The National Agency for Foods, Drugs Administration and Control (NAFDAC) says it will go beyond its core regulatory mandate to help small and medium scale businesses in the country’s Northeast affected by the 12-year insurgency survive in the anticipated post-conflict era.
Dr Bukar Usman, NAFDAC’s Director in the Northeast zone, said in an exclusive interview with HumAngle that salvaging the socio-economic devastation that has taken place in the Lake Chad region in the last 12 years, requires a multi-pronged approach.
Usman said NAFDAC would also be helping small businesses in the agro-allied sector in weathering the storm of COVID-19 and insurgency-induced economic downturn.
The Nigerian regulatory agency for all processed consumables said the agro-allied sector is one of the worst affected by the insurgency that saw the destruction of all socio-economic fabrics of the sub-region.
The agency said the agricultural sector which accounts for nearly ‘90 per cent’ of the economic life of the people was brought to zero especially in Borno State which is the heartbeat of the Boko Haram insurgency.
The NAFDAC Zonal Director said the agency intends to go into value addition ventures with a bias on the agro-allied sector that falls within its mandate. Agricultural development is at the heart of the 25 Years Development Plan as well as the Ten Years Action Plan of Borno State.
The government of Borno State is stockpiling critical agricultural tools in anticipation of deploying the same as soon as it is safe for citizens to return to the farm. NAFDAC said one of the biggest industries that will boom after Boko Haram finally ends is the agro-allied enterprise.

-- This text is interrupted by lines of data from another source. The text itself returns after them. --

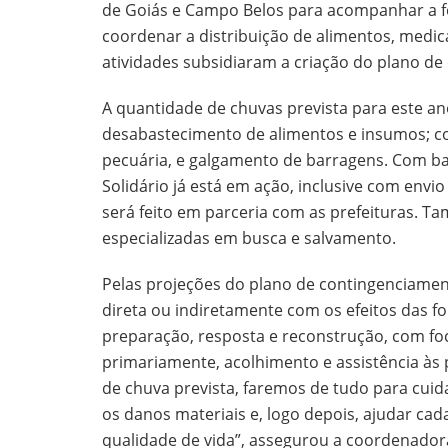
de Goiás e Campo Belos para acompanhar a f
coordenar a distribuição de alimentos, medic
atividades subsidiaram a criação do plano d
A quantidade de chuvas prevista para este a
desabastecimento de alimentos e insumos; co
pecuária, e galgamento de barragens. Com ba
Solidário já está em ação, inclusive com envi
será feito em parceria com as prefeituras. 
especializadas em busca e salvamento.
Pelas projeções do plano de contingenciamen
direta ou indiretamente com os efeitos das f
preparação, resposta e reconstrução, com fo
primariamente, acolhimento e assistência às
de chuva prevista, faremos de tudo para cuida
os danos materiais e, logo depois, ajudar cada
qualidade de vida”, assegurou a coordenadora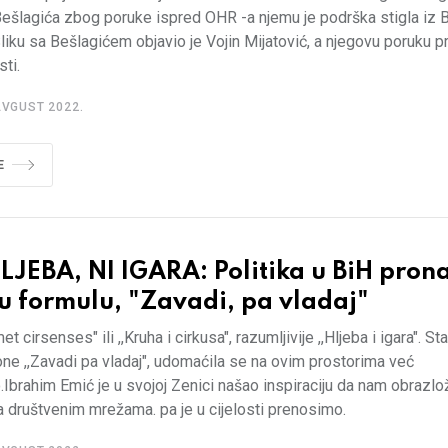
ešlagića zbog poruke ispred OHR -a njemu je podrška stigla iz 
liku sa Bešlagićem objavio je Vojin Mijatović, a njegovu poruku 
sti.
AVGUST 2022.
E
LJEBA, NI IGARA: Politika u BiH pron
u formulu, "Zavadi, pa vladaj"
et cirsenses" ili ,,Kruha i cirkusa", razumljivije ,,Hljeba i igara". St
ne ,,Zavadi pa vladaj", udomaćila se na ovim prostorima već
Ibrahim Emić je u svojoj Zenici našao inspiraciju da nam obrazlo
a društvenim mrežama. pa je u cijelosti prenosimo.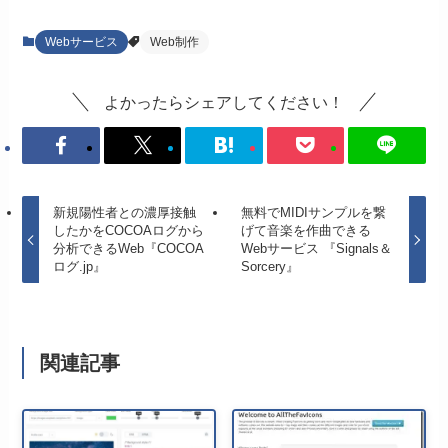
Webサービス
Web制作
よかったらシェアしてください！
新規陽性者との濃厚接触
無料でMIDIサンプルを繋
したかをCOCOAログから
げて音楽を作曲できる
分析できるWeb『COCOA
Webサービス 『Signals＆
ログ.jp』
Sorcery』
関連記事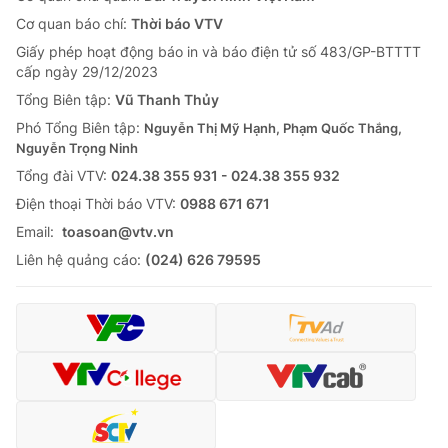
Cơ quan báo chí:
Thời báo VTV
Giấy phép hoạt động báo in và báo điện tử số 483/GP-BTTTT
cấp ngày 29/12/2023
Tổng Biên tập:
Vũ Thanh Thủy
Phó Tổng Biên tập:
Nguyễn Thị Mỹ Hạnh, Phạm Quốc Thắng,
Nguyễn Trọng Ninh
Tổng đài VTV:
024.38 355 931 - 024.38 355 932
Ðiện thoại Thời báo VTV:
0988 671 671
Email:
toasoan@vtv.vn
Liên hệ quảng cáo:
(024) 626 79595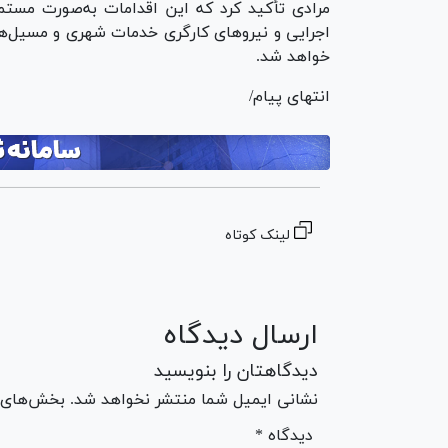
اجرایی و نیرو‌های کارگری خدمات شهری و مسیل‌ها
خواهد شد.
انتهای پیام/
لینک کوتاه
ارسال دیدگاه
دیدگاهتان را بنویسید
نشانی ایمیل شما منتشر نخواهد شد. بخش‌های مو
* دیدگاه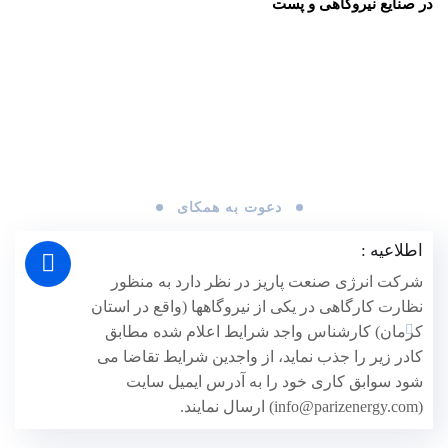
در صنایع نیروگاهی و پست
دعوت به همکای
اطلاعیه :
شرکت انرژی صنعت پاریز در نظر دارد به منظور
نظارت کارگاهی در یکی از نیروگاهها (واقع در استان
کرمان) کارشناس واجد شرایط اعلام شده مطابق
کادر زیر را جذب نماید، از واجدین شرایط تقاضا می
شود سوابق کاری خود را به آدرس ایمیل سایت
(info@parizenergy.com) ارسال نمایند.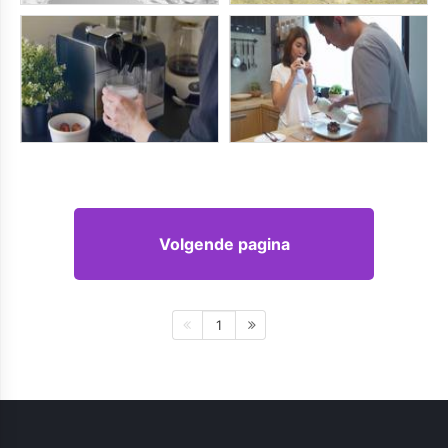
Volgende pagina
1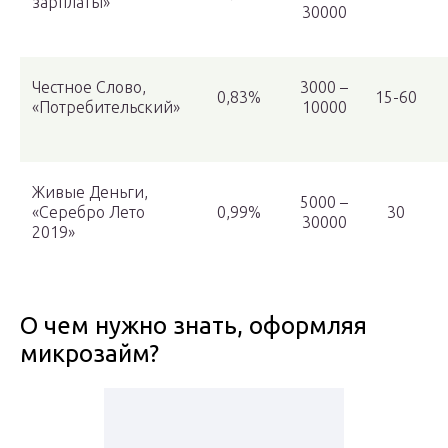
зарплаты»
30000
Честное Слово,
3000 –
0,83%
15-60
«Потребительский»
10000
Живые Деньги,
5000 –
«Серебро Лето
0,99%
30
30000
2019»
О чем нужно знать, оформляя
микрозайм?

Dr Usman said the huge investment that the Borno State government, for example, is making in the area of agriculture “will bring about a multitude of value chain industries at the SME level.”

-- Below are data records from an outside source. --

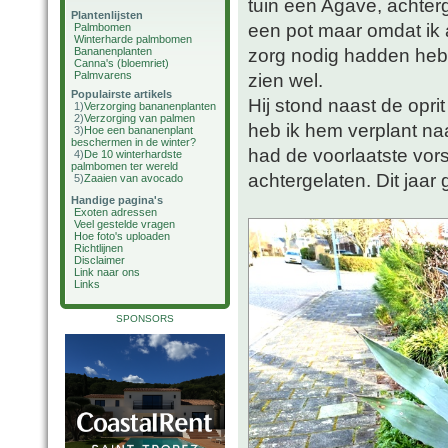
tuin een Agave, achterg
Plantenlijsten
een pot maar omdat ik 
Palmbomen
Winterharde palmbomen
zorg nodig hadden heb 
Bananenplanten
Canna's (bloemriet)
Palmvarens
zien wel.
Populairste artikels
Hij stond naast de opri
1)
Verzorging bananenplanten
2)
Verzorging van palmen
heb ik hem verplant naar
3)
Hoe een bananenplant
beschermen in de winter?
had de voorlaatste vors
4)
De 10 winterhardste
palmbomen ter wereld
achtergelaten. Dit jaar
5)
Zaaien van avocado
Handige pagina's
Exoten adressen
Veel gestelde vragen
Hoe foto's uploaden
Richtlijnen
Disclaimer
Link naar ons
Links
SPONSORS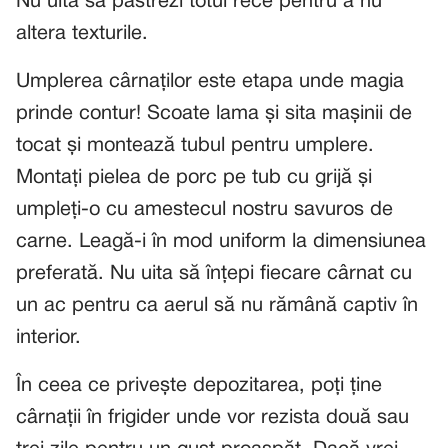
Nu uita să păstrezi totul rece pentru a nu
altera texturile.
Umplerea cârnaților este etapa unde magia
prinde contur! Scoate lama și sita mașinii de
tocat și montează tubul pentru umplere.
Montați pielea de porc pe tub cu grijă și
umpleți-o cu amestecul nostru savuros de
carne. Leagă-i în mod uniform la dimensiunea
preferată. Nu uita să înțepi fiecare cârnat cu
un ac pentru ca aerul să nu rămână captiv în
interior.
În ceea ce privește depozitarea, poți ține
cârnații în frigider unde vor rezista două sau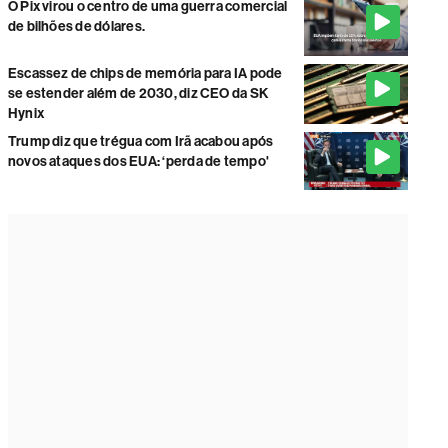
O Pix virou o centro de uma guerra comercial
de bilhões de dólares.
Escassez de chips de memória para IA pode
se estender além de 2030, diz CEO da SK
Hynix
Trump diz que trégua com Irã acabou após
novos ataques dos EUA: ‘perda de tempo'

He said most of the agro-allied value chain enterprises that will spring up in Borno and the Lake Chad region, depends on the processing, packaging and preservation of agricultural products. This, he said, falls within the mandate of NAFDAC.
“The Small and Medium Enterprises (SME), are the backbone of the economy; NAFDAC is bringing to the northeast a value addition,” he said.

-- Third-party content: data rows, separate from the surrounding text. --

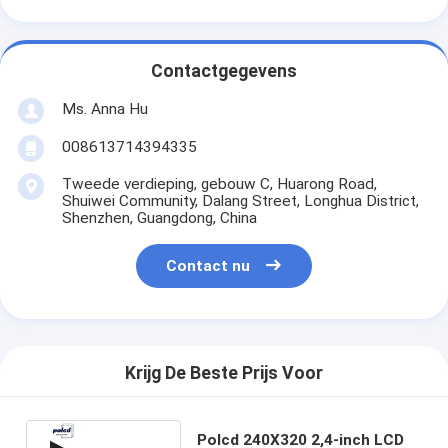
Contactgegevens
Ms. Anna Hu
008613714394335
Tweede verdieping, gebouw C, Huarong Road,
Shuiwei Community, Dalang Street, Longhua District,
Shenzhen, Guangdong, China
Contact nu
Krijg De Beste Prijs Voor
Polcd 240X320 2,4-inch LCD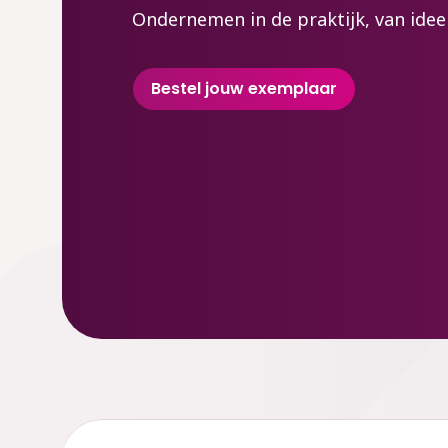
Ondernemen
in de praktijk, van ide
Bestel jouw exemplaar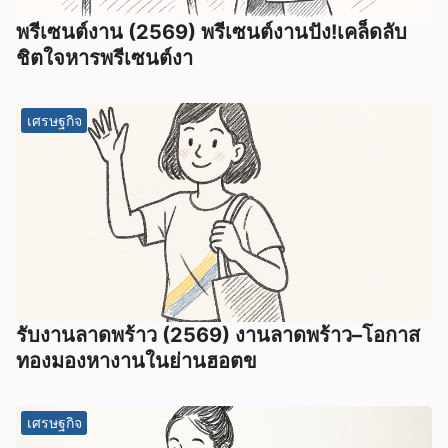
พรีเซนต์งาน (2569) พรีเซนต์งานปัง!เคล็ดลับ
ชิตใจหารพรีเซนต์งา
เศรษฐกิจ
รับงานลาดพร้าว (2569) งานลาดพร้าว–โอกาส
ทองมองหางานในย่านฮอตข
เศรษฐกิจ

“More people are massively going into agriculture, and the tendency for people to process agro-based products will increase. And if you are processing an agricultural product, it means most of the products will end up being packaged.”
“Once one is processing and packaging, that enterprise has fallen within the mandate of NAFDAC. The mandate of NAFDAC is critical to adding value to whatever value addition they want to do in the agro-based sector.”
The Zonal Director said the biggest challenge to be faced by the SMEs in the agricultural sector businesses is the access to critical facilities for processing and packaging.
“There Is one major challenge for SME in meeting this standard,” he said. “On the issue of having the packaging or production facility, NAFDAC is now promoting the idea of fiat facilities or contract manufacturing consult.”
“The Fiat facility is done by encouraging the formation of cooperatives, and such cooperatives can have a single processing facility – may be owned by 15 persons or business entities and each one of them can use it and have a shared cost.”
He said NAFDAC would recognise the cooperative with such a facility and even register their processed products as long as the processing or packaging facility meets the standard of NAFDAC.
NAFDAC said the presence of a zonal testing lab in Maiduguri will also go a long way in helping many small and medium food processing outfits to reduce the stress of waiting for weeks and months to get their products tested and certified. “The zonal testing lab in Maiduguri has helped in reducing the stress of getting tests and approvals,” he said.
Dr Usman said NAFDAC has been able to secure the buy-in of Borno state in the area of supporting SME’s in the agro-allied processing and packaging industries to overcome the challenge associated with startups.